Exercise instructions.
Give back an exact copy of the lines in the records below, from the line that has "TABLE 7 | Application" through the line that has "Table 5. Summarised", and nothing besides.

Saved entries
◇ ◇ ◇ ◇

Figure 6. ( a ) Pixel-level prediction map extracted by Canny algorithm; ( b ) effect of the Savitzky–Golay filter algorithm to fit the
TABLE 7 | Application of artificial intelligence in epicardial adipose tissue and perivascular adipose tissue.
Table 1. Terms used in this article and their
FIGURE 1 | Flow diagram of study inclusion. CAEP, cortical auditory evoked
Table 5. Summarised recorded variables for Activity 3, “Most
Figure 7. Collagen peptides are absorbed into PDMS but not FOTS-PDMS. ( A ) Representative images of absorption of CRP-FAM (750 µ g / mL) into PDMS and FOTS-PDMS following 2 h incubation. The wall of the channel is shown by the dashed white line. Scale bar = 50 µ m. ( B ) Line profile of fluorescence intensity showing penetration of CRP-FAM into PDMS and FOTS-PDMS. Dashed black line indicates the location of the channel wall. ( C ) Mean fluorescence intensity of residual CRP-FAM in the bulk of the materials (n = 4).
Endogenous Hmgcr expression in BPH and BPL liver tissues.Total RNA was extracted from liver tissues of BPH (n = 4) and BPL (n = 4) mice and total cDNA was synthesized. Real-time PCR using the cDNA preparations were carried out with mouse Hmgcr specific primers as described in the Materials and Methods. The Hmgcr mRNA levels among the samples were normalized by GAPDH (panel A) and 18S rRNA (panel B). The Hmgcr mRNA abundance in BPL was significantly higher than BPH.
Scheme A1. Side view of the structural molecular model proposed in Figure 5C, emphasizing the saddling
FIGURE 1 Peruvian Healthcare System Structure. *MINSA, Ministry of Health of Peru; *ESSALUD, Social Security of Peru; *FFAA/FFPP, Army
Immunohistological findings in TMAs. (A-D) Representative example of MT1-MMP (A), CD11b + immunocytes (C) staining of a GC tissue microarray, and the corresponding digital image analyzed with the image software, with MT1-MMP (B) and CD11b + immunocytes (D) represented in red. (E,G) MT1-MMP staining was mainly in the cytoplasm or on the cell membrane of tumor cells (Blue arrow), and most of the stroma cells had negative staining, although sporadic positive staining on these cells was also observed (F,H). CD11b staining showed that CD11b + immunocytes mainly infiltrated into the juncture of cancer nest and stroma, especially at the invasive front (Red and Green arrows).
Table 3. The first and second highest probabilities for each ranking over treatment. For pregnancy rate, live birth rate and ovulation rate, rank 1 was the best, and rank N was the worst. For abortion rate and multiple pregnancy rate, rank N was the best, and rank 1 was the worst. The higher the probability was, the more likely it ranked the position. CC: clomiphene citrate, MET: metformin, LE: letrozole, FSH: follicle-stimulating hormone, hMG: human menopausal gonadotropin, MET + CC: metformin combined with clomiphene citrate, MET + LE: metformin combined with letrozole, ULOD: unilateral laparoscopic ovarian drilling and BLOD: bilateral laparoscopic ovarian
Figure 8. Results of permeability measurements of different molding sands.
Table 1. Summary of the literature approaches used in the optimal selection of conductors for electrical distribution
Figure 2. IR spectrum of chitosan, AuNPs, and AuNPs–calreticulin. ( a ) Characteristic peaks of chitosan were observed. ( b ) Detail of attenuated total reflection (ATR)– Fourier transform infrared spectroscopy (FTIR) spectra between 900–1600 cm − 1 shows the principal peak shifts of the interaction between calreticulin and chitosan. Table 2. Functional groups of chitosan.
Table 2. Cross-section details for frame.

◇ ◇ ◇ ◇

Exercise output.
TABLE 7 | Application of artificial intelligence in epicardial adipose tissue and perivascular adipose tissue.
Table 1. Terms used in this article and their
FIGURE 1 | Flow diagram of study inclusion. CAEP, cortical auditory evoked
Table 5. Summarised recorded variables for Activity 3, “Most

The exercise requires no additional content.